We thank Drs. Eikermann and Chamberlin for their comments about our article.1We agree entirely that the key issue is whether anesthetics themselves can directly influence the functioning of the brain circadian clock. They contend that it is unacceptable for us to conclude that propofol anesthesia acts directly on the circadian rhythm of circadian melatonin as well as the circadian rhythm of rest-activity and temperature in rodents.2
First, they make the point that the effects of intraperitoneal injection of propofol cannot be linked with propofol-induced anesthesia, arguing that the study design was not appropriate. We concur with them that we did not assess the depth of anesthesia; this was not the aim of our study. Because it is unclear in the first place from any clinical data available in the literature whether propofol injection could modify per se the plasma melatonin within the following 24 h, our study was designed to clarify this point. To the best of our knowledge, the loss of righting reflex in rats is an agreed upon method for assessing clinical anesthesia in rats in these circumstances.
Likewise, they use unusual logic to conclude that propofol has an opioid effect on melatonin secretion: (1) propofol has a pleasant effect that might be linked to an opioid effect; and (2) opiates indirectly affect melatonin secretion. As we know, the pleasant effect could be due to other factors, such as a dopaminergic effect.3Such tautology does not permit us to concur with them on this point.
Second, we understand that the suggestion in the single sentence in the “what this article tells us that is new” may appear provocative. It is always challenging to summarize the innovative aspects of data in one brief sentence. However, as an in-depth reading of the results and discussion sections clearly show, there is an evident visual phase advance of melatonin secretion with significant differences between propofol injection and control at early (decrease) and late (increase) periods of melatonin collection. Cosinor analysis of the raw data supports this observation with a statistical trend (P = 0.06). Moreover, we have very clearly pointed out the limitations of our study and have stated that “from our data obtained in rats, we cannot demonstrate that the fatigue, drowsiness, and sleep disorders observed in patients are related to a disturbed circadian pattern of human melatonin.” We also suggest that our data provide an opportunity to open new lines of research to better understand these symptoms. Indeed, there is no clear explanation yet for these undesirable symptoms that could occur even after a short duration of anesthesia for small medical procedures.

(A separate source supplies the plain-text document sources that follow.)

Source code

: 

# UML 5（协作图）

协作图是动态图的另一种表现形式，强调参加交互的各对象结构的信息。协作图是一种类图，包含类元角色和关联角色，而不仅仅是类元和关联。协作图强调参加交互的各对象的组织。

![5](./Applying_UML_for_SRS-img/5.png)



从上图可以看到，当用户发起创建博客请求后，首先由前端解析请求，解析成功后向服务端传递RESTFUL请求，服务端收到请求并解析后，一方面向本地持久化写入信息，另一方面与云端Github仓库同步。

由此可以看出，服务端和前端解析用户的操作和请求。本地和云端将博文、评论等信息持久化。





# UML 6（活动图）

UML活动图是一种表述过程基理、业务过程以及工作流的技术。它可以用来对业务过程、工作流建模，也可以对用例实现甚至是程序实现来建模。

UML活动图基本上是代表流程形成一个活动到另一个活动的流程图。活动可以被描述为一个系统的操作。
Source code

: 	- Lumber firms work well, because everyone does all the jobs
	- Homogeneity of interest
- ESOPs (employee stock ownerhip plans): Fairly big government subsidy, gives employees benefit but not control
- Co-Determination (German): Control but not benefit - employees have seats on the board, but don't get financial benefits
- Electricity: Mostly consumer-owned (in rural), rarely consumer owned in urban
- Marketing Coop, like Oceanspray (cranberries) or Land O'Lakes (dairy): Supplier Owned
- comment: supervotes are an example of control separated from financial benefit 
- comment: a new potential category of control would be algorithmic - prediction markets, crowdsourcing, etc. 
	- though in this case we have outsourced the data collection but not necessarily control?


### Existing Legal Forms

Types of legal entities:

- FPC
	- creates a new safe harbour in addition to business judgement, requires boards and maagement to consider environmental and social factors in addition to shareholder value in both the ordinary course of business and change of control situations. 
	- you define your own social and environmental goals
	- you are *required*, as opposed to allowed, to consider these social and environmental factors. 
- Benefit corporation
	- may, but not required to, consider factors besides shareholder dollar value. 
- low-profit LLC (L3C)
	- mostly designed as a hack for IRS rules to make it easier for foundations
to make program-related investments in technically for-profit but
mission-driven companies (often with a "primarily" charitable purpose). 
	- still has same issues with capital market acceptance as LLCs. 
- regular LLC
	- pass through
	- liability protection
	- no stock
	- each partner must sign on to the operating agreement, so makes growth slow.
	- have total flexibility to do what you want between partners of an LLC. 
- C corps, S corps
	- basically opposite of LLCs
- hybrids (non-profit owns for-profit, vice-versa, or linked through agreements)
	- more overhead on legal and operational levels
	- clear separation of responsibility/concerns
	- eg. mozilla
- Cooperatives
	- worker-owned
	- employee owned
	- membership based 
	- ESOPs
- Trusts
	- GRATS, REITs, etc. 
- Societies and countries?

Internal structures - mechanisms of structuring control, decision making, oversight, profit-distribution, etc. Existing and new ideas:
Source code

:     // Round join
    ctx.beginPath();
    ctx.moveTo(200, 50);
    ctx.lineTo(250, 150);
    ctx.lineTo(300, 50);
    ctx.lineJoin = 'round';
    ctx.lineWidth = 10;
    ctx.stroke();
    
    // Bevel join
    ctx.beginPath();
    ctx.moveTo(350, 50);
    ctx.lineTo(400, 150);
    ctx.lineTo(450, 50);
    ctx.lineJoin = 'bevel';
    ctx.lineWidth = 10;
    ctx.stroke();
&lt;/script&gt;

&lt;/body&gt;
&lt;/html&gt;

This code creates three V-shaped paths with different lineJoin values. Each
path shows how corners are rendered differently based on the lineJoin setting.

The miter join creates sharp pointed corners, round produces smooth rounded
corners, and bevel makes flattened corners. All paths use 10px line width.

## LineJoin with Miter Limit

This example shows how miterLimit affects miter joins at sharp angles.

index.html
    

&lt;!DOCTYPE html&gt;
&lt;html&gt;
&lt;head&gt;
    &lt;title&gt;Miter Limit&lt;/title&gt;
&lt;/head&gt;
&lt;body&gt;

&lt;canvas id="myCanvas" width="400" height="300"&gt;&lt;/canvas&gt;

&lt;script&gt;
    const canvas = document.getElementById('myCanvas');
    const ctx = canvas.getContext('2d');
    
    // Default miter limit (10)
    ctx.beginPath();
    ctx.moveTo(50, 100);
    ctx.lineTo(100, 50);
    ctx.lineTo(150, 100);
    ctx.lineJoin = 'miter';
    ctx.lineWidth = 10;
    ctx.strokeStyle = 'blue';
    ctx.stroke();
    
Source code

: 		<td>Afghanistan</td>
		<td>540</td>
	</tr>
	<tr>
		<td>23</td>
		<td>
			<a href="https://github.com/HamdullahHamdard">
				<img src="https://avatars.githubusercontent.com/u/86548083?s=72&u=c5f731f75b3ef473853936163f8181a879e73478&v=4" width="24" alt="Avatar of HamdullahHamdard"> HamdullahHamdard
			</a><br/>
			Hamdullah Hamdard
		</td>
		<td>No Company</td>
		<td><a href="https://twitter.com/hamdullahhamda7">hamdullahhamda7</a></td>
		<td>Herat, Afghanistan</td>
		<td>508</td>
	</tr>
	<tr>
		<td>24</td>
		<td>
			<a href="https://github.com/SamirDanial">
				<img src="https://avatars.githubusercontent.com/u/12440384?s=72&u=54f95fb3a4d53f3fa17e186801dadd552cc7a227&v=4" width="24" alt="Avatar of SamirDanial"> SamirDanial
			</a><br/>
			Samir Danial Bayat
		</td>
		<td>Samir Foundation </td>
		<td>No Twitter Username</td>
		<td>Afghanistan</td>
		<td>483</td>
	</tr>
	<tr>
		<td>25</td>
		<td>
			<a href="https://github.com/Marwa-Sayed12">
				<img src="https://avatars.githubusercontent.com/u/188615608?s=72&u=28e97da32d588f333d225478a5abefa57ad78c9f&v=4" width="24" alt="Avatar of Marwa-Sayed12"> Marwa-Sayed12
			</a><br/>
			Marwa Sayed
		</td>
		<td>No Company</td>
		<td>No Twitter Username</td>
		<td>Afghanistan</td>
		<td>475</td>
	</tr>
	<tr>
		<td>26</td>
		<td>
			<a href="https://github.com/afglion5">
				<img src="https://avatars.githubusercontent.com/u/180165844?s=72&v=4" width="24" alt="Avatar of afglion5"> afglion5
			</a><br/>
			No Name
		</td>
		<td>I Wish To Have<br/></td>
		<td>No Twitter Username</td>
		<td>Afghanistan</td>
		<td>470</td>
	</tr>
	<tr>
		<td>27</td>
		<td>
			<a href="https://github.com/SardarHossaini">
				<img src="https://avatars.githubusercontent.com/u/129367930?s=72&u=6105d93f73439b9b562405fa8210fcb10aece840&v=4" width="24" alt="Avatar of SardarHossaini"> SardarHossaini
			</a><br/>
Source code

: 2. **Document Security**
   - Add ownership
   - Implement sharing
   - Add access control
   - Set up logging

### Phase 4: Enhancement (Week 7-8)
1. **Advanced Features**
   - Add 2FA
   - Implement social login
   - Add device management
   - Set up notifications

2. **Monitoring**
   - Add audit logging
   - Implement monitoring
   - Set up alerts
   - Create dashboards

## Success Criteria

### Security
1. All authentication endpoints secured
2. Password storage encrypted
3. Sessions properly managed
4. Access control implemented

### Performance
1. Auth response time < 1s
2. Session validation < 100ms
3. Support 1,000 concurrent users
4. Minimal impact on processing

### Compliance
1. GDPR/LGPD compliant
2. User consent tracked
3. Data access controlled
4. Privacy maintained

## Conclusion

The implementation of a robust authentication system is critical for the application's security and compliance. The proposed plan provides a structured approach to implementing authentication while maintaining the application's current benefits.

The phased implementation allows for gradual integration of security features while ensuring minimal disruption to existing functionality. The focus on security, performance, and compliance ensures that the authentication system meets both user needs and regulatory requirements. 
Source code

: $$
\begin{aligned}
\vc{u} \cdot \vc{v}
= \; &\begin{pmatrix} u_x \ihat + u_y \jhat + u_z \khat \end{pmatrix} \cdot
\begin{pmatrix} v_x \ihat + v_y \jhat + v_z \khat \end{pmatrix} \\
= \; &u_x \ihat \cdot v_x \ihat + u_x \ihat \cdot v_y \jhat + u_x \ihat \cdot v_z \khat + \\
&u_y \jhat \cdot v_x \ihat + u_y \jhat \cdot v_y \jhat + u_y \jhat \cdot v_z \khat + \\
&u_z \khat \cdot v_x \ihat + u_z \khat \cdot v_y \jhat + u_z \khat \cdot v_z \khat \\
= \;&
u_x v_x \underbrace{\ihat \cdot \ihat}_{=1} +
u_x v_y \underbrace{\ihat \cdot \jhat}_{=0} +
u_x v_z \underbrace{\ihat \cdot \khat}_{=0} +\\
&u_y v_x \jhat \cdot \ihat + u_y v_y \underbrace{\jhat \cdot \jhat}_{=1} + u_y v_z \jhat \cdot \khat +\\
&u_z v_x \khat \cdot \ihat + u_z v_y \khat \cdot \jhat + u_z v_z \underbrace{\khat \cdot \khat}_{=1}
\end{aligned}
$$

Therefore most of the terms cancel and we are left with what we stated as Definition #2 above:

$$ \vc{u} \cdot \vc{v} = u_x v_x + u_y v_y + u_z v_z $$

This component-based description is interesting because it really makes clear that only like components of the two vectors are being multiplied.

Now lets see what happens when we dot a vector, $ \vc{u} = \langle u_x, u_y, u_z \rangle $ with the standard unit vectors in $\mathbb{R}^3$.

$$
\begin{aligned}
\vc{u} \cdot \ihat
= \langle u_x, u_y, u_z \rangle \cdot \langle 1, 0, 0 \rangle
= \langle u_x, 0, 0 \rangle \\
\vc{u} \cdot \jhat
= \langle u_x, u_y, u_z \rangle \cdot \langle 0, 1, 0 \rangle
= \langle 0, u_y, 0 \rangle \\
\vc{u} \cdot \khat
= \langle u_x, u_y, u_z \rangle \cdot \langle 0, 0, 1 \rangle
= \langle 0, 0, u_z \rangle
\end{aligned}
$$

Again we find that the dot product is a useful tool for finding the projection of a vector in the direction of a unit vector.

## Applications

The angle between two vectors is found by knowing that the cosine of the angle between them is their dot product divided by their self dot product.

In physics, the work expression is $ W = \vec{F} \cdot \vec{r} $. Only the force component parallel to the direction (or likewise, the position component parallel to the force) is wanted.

Third, using a similar approach, Drs. Eikermann and Chamberlin do not accept our statements of a previously described desynchronization of the rest-activity rhythm induced by propofol because, as they claim, the data were not obtained in constant darkness. To support their statements, they cite one of our previous articles where experiments were performed in dark/light conditions.2However, we are fully aware that it is necessary to have data in constant darkness to establish a direct linkage between anesthetic administration and circadian clock disruption. To that end, we published a study4in Neuropsychopharmacology in 2007 (cited in the article) in which the same experiments were performed in constant darkness. This study was unfortunately overlooked by Drs. Eikermann and Chamberlin. Indeed, we provided evidence that propofol anesthesia desynchronized the circadian rhythms of rest-activity and body temperature in rodents in the experimental condition of either alternation of light/dark2or constant darkness.4
By citing the study of Sessler et al. of 1991,5they create the impression that anesthetic exposure does not affect the circadian rhythms in humans. It must be pointed out that this first study was unable to demonstrate any effect in five human volunteers. Sessler et al. 5acknowledged that such data did not exclude an effect that could be missed. Indeed, the shifts in acrophase were +1.2, +2.1, −0.7, −1.6, and −0.7 h in the five subjects. Drs. Eikermann and Chamberlin have once again overlooked our previous study (cited in the article) that demonstrated a desynchronization of the circadian rest-activity rhythm after propofol anesthesia in patients.6When dealing with clinical studies, as we clearly state in the discussion of our article, one has to be cautious in drawing conclusion from merely one or two studies. Further studies are necessary to specify the magnitude of anesthetic effects on human circadian rhythms.
In contrast to the concerns of Drs. Eikermann and Chamberlin, we find that data in this field support the concept that either the “gears” and/or the “hands” of the clock might be influenced by propofol administration. It is premature to eliminate the importance of the concept of gears or hands at this early stage, as they suggest. However, we agree with them that a more profound understanding of the mechanism is an important question. Future studies should rigorously examine the effects of anesthesia on the complex pathways involved in the regulation of the clock. To this end, we are currently pursuing further experiments on the effect of anesthesia on some of these pathways (i.e. , the expression of clock genes within the suprachiasmatic nucleus, the melatonin release by the pineal gland).